Federal Magistrate: ‘Now Mr Thomson how did you go, were you able to speak to your client?’

Mr Thomson: ‘Yes your Honour and my client would consent to that course of action.’

Federal Magistrate: ‘Would he, eh?  That’s very sensible.’

[11]  In truth, Mr Thomson had not had any contact with his client that day.  In an affidavit filed in this disciplinary proceeding, Mr Thomson deposes that when the matter was stood down by the Federal Magistrate earlier in the day, he did intend to telephone his client and obtain instructions to agree to the course the Magistrate had suggested.  However, after leaving the court he formed the view that it was unnecessary for him to do so, because he believed the suggested course was in accordance with his instructions about the matter generally, and would be to the benefit of both his client, and his client’s new partner.  He could see, he says, no disadvantage in that course.

Brief A: In the passage on Mr Thomson, had he had any contact with his client on the day he addressed the Federal Magistrate?
Brief B: Summarize the passage on Mr Thomson in two sentences.
Brief C: Write the next part of the passage on Mr Thomson, continuing after its final sentence.

Dataset content:
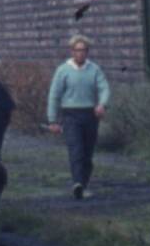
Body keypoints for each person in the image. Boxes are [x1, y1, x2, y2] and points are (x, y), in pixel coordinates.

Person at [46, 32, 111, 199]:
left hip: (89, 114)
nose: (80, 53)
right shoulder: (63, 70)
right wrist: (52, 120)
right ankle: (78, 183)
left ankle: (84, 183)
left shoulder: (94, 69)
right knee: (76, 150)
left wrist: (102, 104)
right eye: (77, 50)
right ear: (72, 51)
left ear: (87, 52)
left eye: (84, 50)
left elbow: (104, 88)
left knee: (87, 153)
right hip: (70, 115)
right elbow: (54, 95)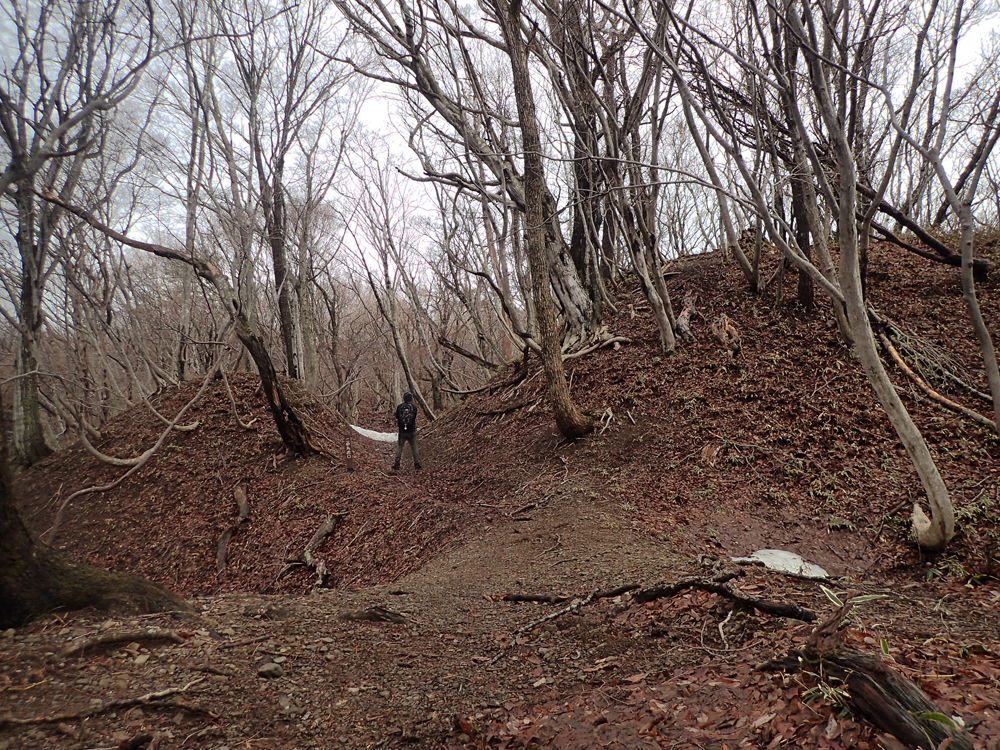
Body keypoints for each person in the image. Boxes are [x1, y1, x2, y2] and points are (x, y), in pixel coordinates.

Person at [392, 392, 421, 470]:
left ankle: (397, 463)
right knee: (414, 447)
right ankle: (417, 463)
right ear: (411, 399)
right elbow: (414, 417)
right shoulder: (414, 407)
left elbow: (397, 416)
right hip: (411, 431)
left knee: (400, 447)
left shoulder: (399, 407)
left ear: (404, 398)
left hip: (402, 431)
...
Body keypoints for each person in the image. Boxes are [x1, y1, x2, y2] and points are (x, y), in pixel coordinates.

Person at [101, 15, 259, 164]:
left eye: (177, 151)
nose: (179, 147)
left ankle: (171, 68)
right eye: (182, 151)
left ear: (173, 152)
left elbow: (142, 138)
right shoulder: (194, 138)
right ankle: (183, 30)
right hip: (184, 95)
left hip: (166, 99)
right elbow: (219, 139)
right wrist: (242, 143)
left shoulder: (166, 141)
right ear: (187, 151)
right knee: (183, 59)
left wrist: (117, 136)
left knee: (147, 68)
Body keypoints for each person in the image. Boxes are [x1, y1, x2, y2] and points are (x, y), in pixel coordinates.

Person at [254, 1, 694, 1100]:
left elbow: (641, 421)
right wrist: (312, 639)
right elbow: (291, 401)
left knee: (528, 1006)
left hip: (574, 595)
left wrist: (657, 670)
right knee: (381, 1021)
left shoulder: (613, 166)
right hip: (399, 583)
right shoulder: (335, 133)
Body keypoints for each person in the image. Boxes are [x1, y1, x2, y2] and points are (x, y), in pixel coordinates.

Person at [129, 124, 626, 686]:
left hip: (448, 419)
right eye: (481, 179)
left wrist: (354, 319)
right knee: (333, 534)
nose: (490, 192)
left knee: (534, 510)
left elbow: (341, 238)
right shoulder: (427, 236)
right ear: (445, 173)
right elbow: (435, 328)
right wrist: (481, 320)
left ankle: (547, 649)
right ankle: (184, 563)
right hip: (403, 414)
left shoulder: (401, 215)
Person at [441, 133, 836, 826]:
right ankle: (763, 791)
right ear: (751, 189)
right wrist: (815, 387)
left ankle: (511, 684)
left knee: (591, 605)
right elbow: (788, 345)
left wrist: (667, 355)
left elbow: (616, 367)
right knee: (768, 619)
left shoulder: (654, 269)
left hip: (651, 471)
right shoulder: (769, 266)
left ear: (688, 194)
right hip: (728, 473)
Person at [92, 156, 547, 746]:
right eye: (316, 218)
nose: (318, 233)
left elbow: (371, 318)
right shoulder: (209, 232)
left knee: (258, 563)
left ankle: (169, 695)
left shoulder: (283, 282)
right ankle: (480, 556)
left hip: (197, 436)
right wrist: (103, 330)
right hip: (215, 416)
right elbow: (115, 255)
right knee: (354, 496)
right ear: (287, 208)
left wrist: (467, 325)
==
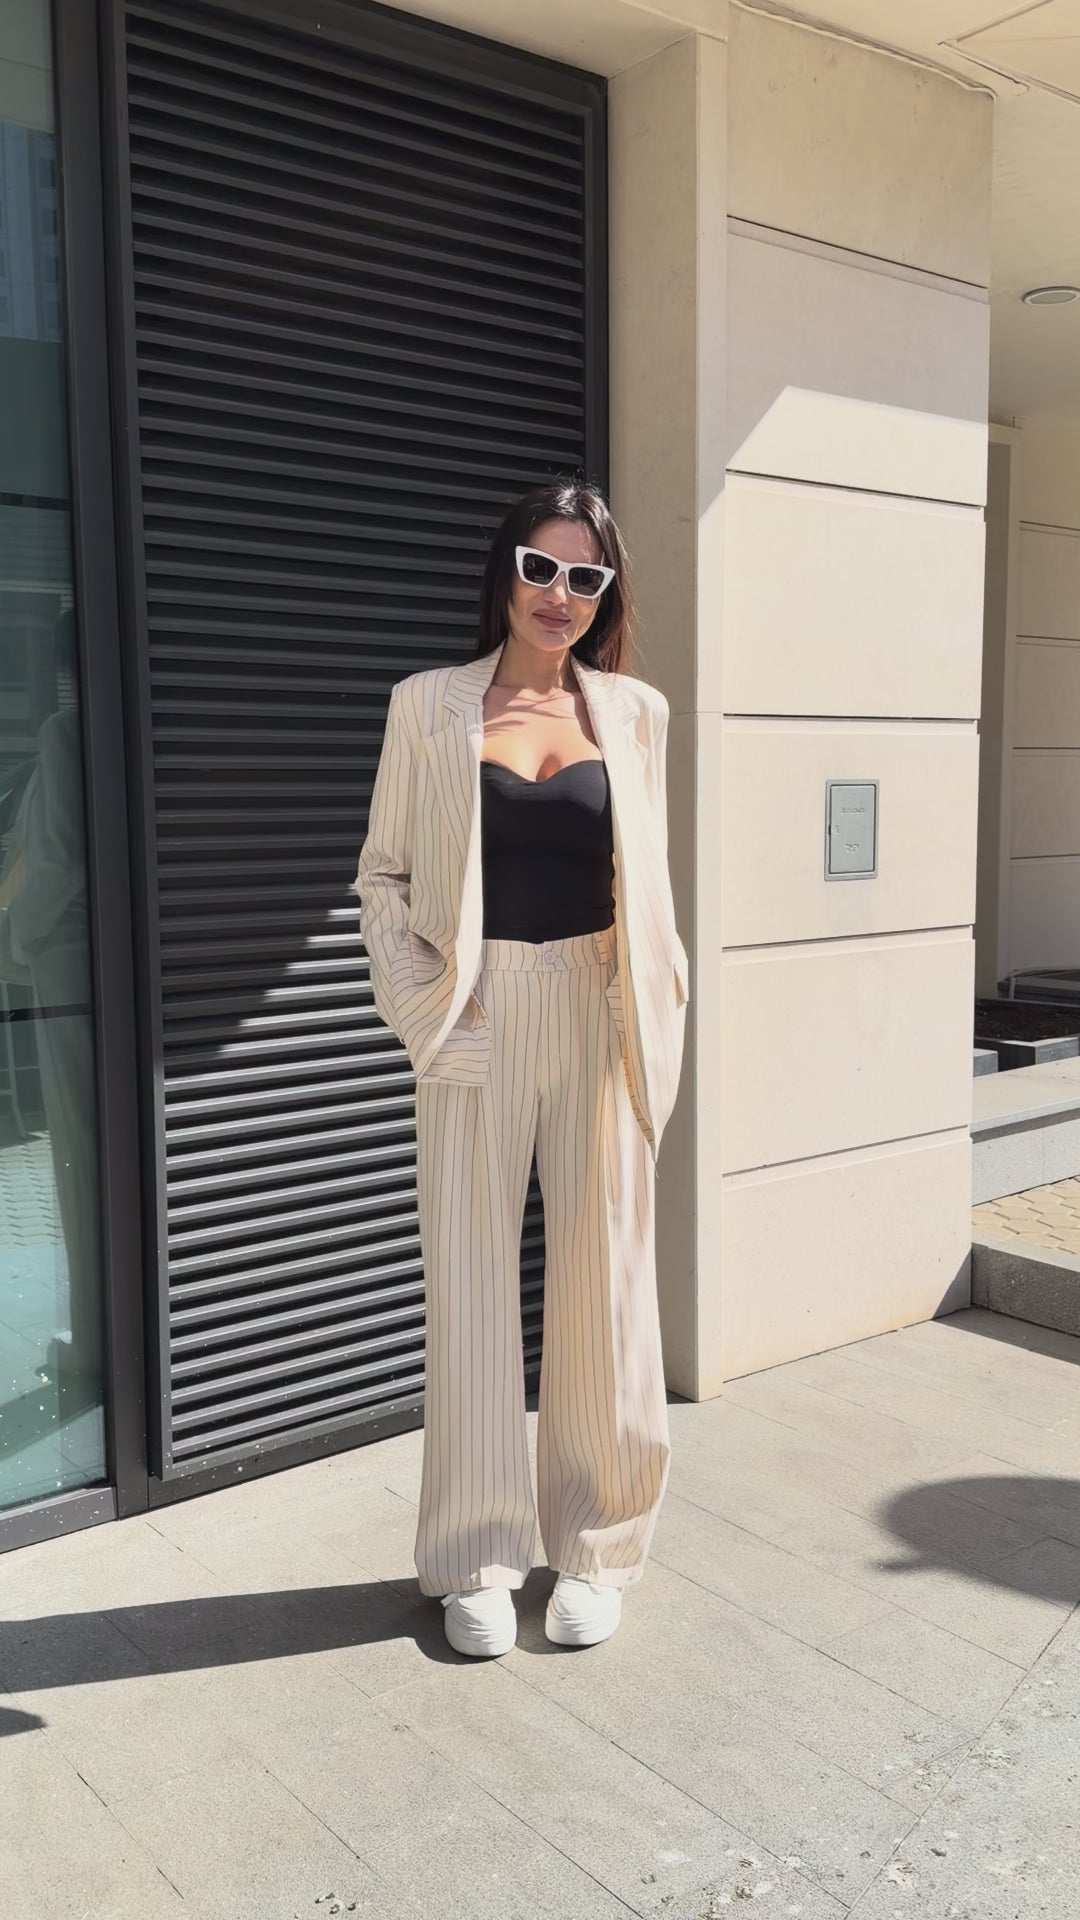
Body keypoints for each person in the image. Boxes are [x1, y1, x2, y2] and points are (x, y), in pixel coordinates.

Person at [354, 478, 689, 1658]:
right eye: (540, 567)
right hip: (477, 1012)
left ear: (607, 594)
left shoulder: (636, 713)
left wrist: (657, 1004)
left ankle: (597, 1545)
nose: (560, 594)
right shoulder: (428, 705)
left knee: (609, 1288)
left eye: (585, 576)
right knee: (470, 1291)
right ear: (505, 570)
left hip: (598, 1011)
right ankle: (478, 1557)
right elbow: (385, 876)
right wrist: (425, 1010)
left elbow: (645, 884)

Expected output A: No. In truth, Mr Thomson had not had any contact with his client that day.

Expected output B: Mr Thomson answered yes when the Federal Magistrate asked whether he had been able to speak to his client, and he said his client would consent to the suggested course of action. In truth, he had not contacted his client that day: his affidavit states that he decided a call was unnecessary because he believed the course matched his general instructions and would benefit both his client and his client's new partner.

Expected output C:
[12]  Mr Thomson properly concedes that, on the face of the transcript, his response to the Federal Magistrate clearly indicates that he had contacted his client when that was not, in truth, what had happened.  He is adamant, however, that he did not intend to mislead the Magistrate.

[13]  The Commissioner took the position, prior to the hearing before this Tribunal, that Mr Thomson’s conduct – that is, the words he used to the Federal Magistrate – involved deliberate dishonesty because he had not contacted his client and knew that he had not done so. 

[14]  It was submitted, for the Commissioner, that Mr Thomson was not able to contact Mr Williams because Mr Williams was, in effect, uncontactable and that Mr Thomson’s dishonesty was to wrongly, and dishonestly, pretend and represent that actual contact had been made. 

[15]  At the hearing before this Tribunal, however, Counsel for the Commissioner conceded – properly, in the Tribunal’s view – that there was no evidence to suggest that Mr Thomson was physically unable to contact Mr Williams (and, inferentially, had attempted to do so but could not, and had lied about that); and, that the Commissioner now accepted that Mr Thomson had made an actual decision that it was unnecessary to contact his client.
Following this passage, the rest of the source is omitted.